Rachel over at Home Sanctuary asked, "What's Your Slogan?". Since I go around telling you when I said yes, I think that it's only right to share the thoughts that this post brought about for me.
I say "Maybe," or "We'll see". . . a LOT. The eight-year-old has it figured out. She knows that "We'll see" usually means "no." In a sense, she's right, but actually what it really means is, "The answer is no right now, and I don't want to argue about that, so I'm going to hold off on issuing the no, because I might feel like a yes later, but if you begin arguing with me, you will lose that possible yes opportunity."
The "Maybe" is usually for the two-year-old. He likes routine. He likes to know what's coming up next. So, as we're driving home ("Home? Going home now?"), he then starts in with the other questions, "Watch Thomas? Watch Thomas at home?" or if we've had donuts any time recently, the question might be, "Eat donuts?" Honestly, I don't know what kinds of things I put him off with Maybe about, because most of his activities are completely approved and welcomed. I think that some of the Maybe's come from areas in which I am truly uncertain. "Dora? Dora coming on next?" If I'm not sure, and don't have the remote handy to check the guide (That is my absolute favorite thing about Direct TV!), I have to say, "Maybe." But I know that it is an expected response for him, because now he will often answer his own questions. "Watch Dora? Maybe? Maybe later." So I'm going to listen to myself more to determine where all of these Maybes are coming from. (Between the time I started writing this and now, I was putting him down for a nap. He was telling me the books he wanted me to read, in addition to the two I already read to him. I told him, "Maybe".) It's an answer he accepts, which is likely why I use it so often. Remember I'm dealing with a two-year-old now, and since he has hit two-and-a-half, if he doesn't like the answer he gets, he has been known to throw himself down in a full-blown fit.

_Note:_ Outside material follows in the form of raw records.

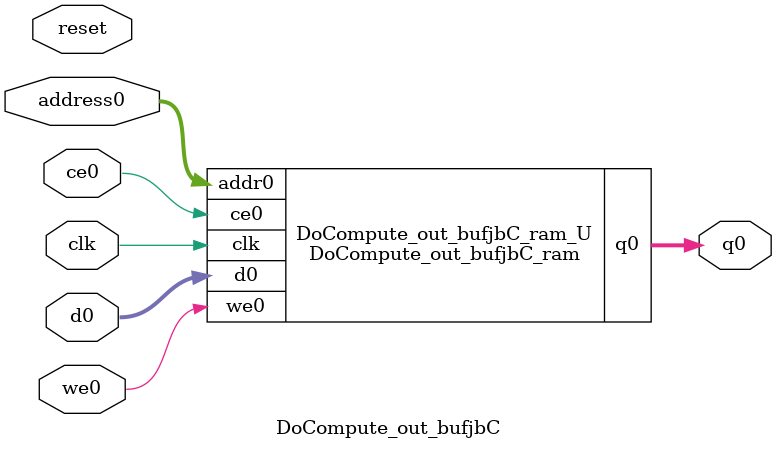
<source format=v>
`timescale 1 ns / 1 ps
module DoCompute_out_bufjbC_ram (addr0, ce0, d0, we0, q0,  clk);

parameter DWIDTH = 8;
parameter AWIDTH = 12;
parameter MEM_SIZE = 4096;

input[AWIDTH-1:0] addr0;
input ce0;
input[DWIDTH-1:0] d0;
input we0;
output reg[DWIDTH-1:0] q0;
input clk;

(* ram_style = "block" *)reg [DWIDTH-1:0] ram[0:MEM_SIZE-1];




always @(posedge clk)  
begin 
    if (ce0) begin
        if (we0) 
            ram[addr0] <= d0; 
        q0 <= ram[addr0];
    end
end


endmodule

`timescale 1 ns / 1 ps
module DoCompute_out_bufjbC(
    reset,
    clk,
    address0,
    ce0,
    we0,
    d0,
    q0);

parameter DataWidth = 32'd8;
parameter AddressRange = 32'd4096;
parameter AddressWidth = 32'd12;
input reset;
input clk;
input[AddressWidth - 1:0] address0;
input ce0;
input we0;
input[DataWidth - 1:0] d0;
output[DataWidth - 1:0] q0;



DoCompute_out_bufjbC_ram DoCompute_out_bufjbC_ram_U(
    .clk( clk ),
    .addr0( address0 ),
    .ce0( ce0 ),
    .we0( we0 ),
    .d0( d0 ),
    .q0( q0 ));

endmodule


</source>
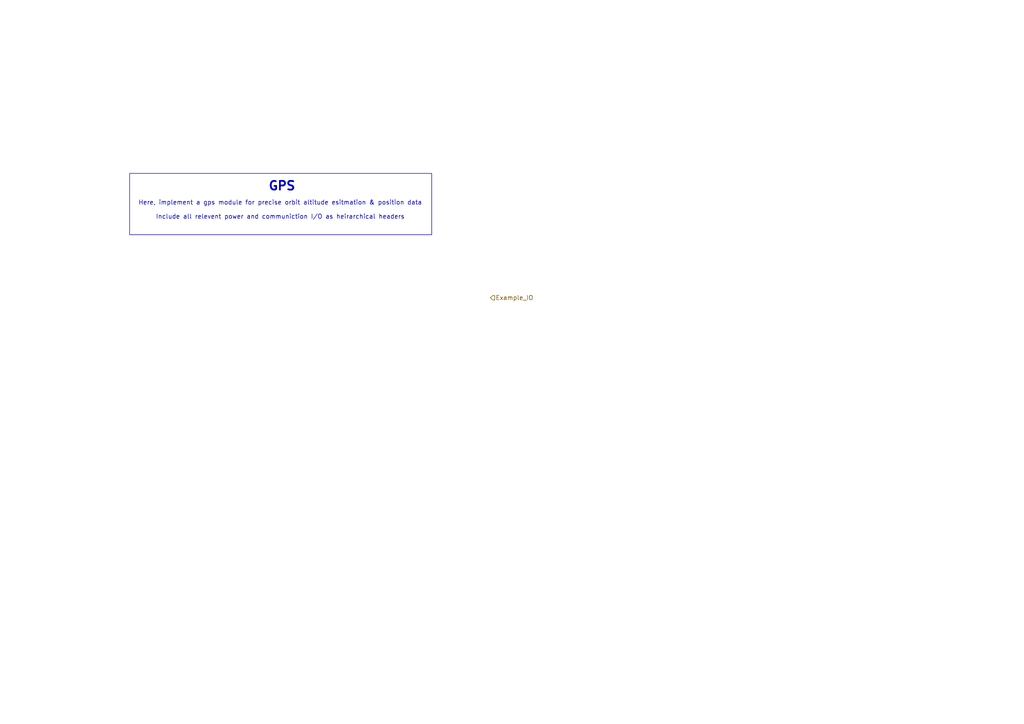
<source format=kicad_sch>
(kicad_sch
	(version 20231120)
	(generator "eeschema")
	(generator_version "8.0")
	(uuid "1a36b812-3006-4acb-95e9-93db23056b50")
	(paper "A4")
	(lib_symbols)
	(rectangle
		(start 37.592 50.292)
		(end 125.222 68.072)
		(stroke
			(width 0)
			(type default)
		)
		(fill
			(type none)
		)
		(uuid 4d0dfa2c-69d5-42aa-98bf-f9739e605142)
	)
	(text "Here, implement a gps module for precise orbit altitude esitmation & position data\n\nInclude all relevent power and communiction I/O as heirarchical headers"
		(exclude_from_sim no)
		(at 81.28 60.96 0)
		(effects
			(font
				(size 1.27 1.27)
			)
		)
		(uuid "25cfe582-ab8c-442c-bbb8-828a5ae9b83a")
	)
	(text "GPS"
		(exclude_from_sim no)
		(at 81.788 54.102 0)
		(effects
			(font
				(size 2.54 2.54)
				(thickness 0.508)
				(bold yes)
			)
		)
		(uuid "84b900bb-36a4-4460-9338-f2fa00b2bc09")
	)
	(hierarchical_label "Example_IO"
		(shape input)
		(at 142.24 86.36 0)
		(fields_autoplaced yes)
		(effects
			(font
				(size 1.27 1.27)
			)
			(justify left)
		)
		(uuid "f91e239e-a293-4ee1-bacf-9a4b86cf8d55")
	)
)

</source>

Another disturbing little phrase that the parrot has picked up is, "I'm busy. Busy now." He will give this answer to his big sister if he doesn't want to do what she wants him to do, "Not. I busy. Busy now." He gives it to me when it's time for lunch and he's playing with his trains. When he first started saying that, of course I thought, "Where in the world did a two-year-old learn to say he was busy!" I quickly decided that it must be from me. But I'm fairly certain that I don't often tell him that. He has been able to work the DVD and VCR players for almost a year. So, if he decides he doesn't like what he's watching, he fixes that himself. No need for me to make him wait with an "I'm busy" (on the computer, fixing dinner etc). Amanda thinks that he may have learned it from her, so I'll have to listen. I think he may have picked it up from me telling her that. Because while an eight-year-old is more self-sufficient than a two-year-old, she is also more argumentative and insistent, and if she wants something she wants it now, not Maybe Later, so she might end up getting the "I'm busy right now," as a final answer.
So, you've heard my slogans, and Kyle's. Amanda's is probably "But Mom. . ." going along with that argumentative thing. What's yours?